◆ **Problem statement**:
Run through the data and copy out every line that mentions the word "contains".

○ ○ ○ ○

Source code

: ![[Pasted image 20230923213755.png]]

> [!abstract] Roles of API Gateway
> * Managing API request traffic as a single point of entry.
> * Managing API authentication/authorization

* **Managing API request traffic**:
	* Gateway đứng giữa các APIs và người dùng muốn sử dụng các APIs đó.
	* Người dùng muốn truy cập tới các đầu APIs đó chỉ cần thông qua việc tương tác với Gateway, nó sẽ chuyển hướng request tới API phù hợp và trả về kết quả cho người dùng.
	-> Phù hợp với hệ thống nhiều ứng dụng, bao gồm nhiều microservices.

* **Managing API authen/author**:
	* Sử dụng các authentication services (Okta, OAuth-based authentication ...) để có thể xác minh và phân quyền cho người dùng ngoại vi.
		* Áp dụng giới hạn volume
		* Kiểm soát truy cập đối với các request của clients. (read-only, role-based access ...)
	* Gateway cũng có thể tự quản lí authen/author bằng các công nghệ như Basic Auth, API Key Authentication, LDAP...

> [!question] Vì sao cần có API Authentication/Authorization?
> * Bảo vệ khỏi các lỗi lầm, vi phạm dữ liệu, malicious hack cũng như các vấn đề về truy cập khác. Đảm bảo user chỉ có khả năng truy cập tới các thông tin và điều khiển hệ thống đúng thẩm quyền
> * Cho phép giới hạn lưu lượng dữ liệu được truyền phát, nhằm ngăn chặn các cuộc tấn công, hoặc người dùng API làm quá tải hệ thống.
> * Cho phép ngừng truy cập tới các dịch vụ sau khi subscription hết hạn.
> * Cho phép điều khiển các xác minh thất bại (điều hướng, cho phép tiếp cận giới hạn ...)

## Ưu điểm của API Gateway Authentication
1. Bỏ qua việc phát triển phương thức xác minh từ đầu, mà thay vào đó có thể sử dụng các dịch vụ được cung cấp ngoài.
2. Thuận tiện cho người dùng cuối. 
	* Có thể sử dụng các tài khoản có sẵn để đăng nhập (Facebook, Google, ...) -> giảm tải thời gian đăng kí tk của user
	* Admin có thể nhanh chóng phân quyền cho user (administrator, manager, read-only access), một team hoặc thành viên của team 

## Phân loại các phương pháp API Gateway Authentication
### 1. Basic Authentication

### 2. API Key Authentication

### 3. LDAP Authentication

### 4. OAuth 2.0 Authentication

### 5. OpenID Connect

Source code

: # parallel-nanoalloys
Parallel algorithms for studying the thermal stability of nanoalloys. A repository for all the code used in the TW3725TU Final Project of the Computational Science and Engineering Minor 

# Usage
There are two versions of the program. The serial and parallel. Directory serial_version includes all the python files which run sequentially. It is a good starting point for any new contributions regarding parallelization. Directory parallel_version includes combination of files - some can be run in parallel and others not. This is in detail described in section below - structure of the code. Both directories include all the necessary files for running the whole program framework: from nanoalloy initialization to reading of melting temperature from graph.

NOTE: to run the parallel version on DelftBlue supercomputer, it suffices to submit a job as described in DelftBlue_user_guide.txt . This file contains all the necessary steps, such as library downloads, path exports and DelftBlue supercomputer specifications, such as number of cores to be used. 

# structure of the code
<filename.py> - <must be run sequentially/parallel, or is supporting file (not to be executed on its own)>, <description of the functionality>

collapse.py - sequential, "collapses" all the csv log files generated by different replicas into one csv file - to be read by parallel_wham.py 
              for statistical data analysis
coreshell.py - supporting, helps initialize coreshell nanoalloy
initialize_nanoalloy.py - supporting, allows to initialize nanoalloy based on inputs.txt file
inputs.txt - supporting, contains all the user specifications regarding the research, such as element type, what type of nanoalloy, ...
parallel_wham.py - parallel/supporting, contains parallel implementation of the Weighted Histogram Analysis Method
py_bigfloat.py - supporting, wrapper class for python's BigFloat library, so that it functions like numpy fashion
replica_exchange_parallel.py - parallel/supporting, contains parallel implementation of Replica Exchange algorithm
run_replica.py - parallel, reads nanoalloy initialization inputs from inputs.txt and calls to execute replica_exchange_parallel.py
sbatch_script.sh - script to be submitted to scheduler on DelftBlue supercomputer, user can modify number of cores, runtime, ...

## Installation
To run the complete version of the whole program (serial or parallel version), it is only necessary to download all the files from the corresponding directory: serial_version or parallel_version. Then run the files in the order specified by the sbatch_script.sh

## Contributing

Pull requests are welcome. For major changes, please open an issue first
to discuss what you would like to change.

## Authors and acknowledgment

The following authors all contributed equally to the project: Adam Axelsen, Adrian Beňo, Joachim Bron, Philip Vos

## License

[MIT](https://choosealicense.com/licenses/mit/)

○ ○ ○ ○

◆ **Solution for this problem**:
NOTE: to run the parallel version on DelftBlue supercomputer, it suffices to submit a job as described in DelftBlue_user_guide.txt . This file contains all the necessary steps, such as library downloads, path exports and DelftBlue supercomputer specifications, such as number of cores to be used. 
inputs.txt - supporting, contains all the user specifications regarding the research, such as element type, what type of nanoalloy, ...
parallel_wham.py - parallel/supporting, contains parallel implementation of the Weighted Histogram Analysis Method
replica_exchange_parallel.py - parallel/supporting, contains parallel implementation of Replica Exchange algorithm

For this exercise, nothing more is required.